### Instructions for the task
From the Ceph mailing-list reply below, quote word for word the passage starting at "2017-06-15 15:08 GMT+02:00" and ending at "in about 40s.".
══ Reading passage
Re: [ceph-users] HA Filesystem mode (MON, OSD, MDS) with Ceph and HAof MDS daemon.

Daniel Carrasco Thu, 15 Jun 2017 07:45:55 -0700

I forgot to say that after upgrade the machine RAM to 4Gb, the OSD daemons
has started to use only a 5% (about 200MB). Is like magic, and now I've
about 3.2Gb of free RAM.


Greetings!!

2017-06-15 15:08 GMT+02:00 Daniel Carrasco <d.carra...@i2tic.com>:

> Finally, the problem was W3Total Cache, that seems to be unable to manage
> HA and when the master redis host is down, it stop working without try the
> slave.
>
> I've added some options to make it faster to detect a down OSD and the
> page is online again in about 40s.
>
> [global]
> fsid = Hidden
> mon_initial_members = alantra_fs-01, alantra_fs-02, alantra_fs-03
> mon_host = 10.20.1.109,10.20.1.97,10.20.1.216
> auth_cluster_required = cephx
> auth_service_required = cephx
> auth_client_required = cephx
> osd mon heartbeat interval = 5
> osd mon report interval max = 10
> mon osd report timeout = 15
> osd fast fail on connection refused = True
>
> public network = 10.20.1.0/24
> osd pool default size = 2
>
>
> Greetings and thanks for all your help.
>
> 2017-06-14 23:09 GMT+02:00 David Turner <drakonst...@gmail.com>:
>
>> I've used the kernel client and the ceph-fuse driver for mapping the
>> cephfs volume.  I didn't notice any network hiccups while failing over, but
>> I was reading large files during my tests (and live) and some caching may
>> have hidden hidden network hiccups for my use case.
════
══ Data block
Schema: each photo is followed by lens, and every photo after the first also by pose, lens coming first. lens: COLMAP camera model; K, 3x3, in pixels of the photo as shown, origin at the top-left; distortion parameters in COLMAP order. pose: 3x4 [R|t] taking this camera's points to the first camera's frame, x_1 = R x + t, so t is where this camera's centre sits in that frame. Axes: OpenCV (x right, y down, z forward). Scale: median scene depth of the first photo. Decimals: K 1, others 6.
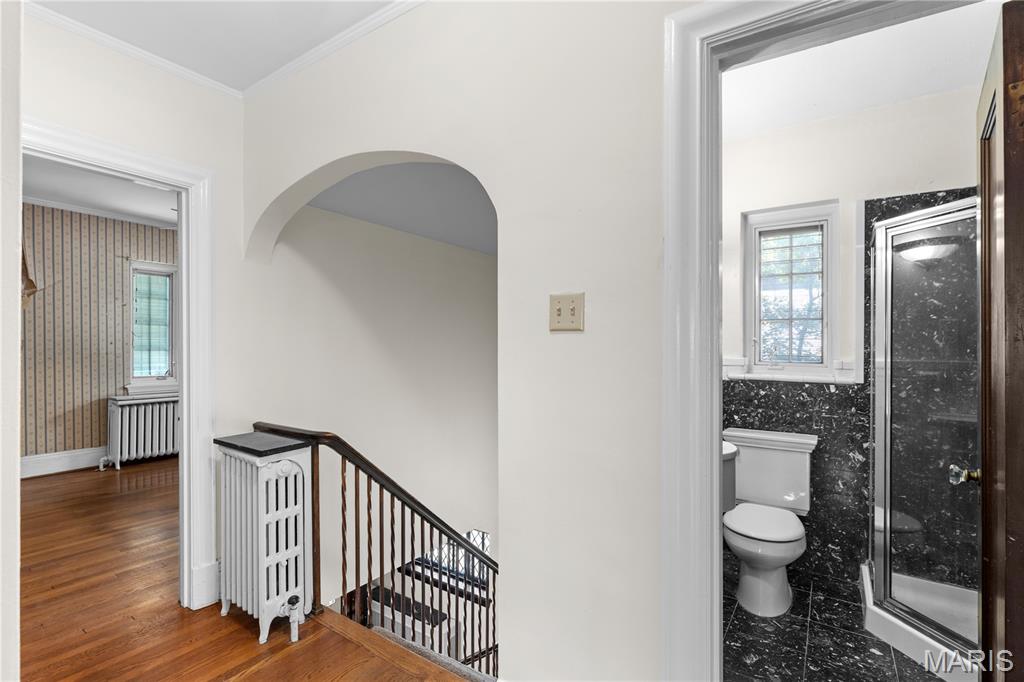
════
### Final answer
2017-06-15 15:08 GMT+02:00 Daniel Carrasco <d.carra...@i2tic.com>:

> Finally, the problem was W3Total Cache, that seems to be unable to manage
> HA and when the master redis host is down, it stop working without try the
> slave.
>
> I've added some options to make it faster to detect a down OSD and the
> page is online again in about 40s.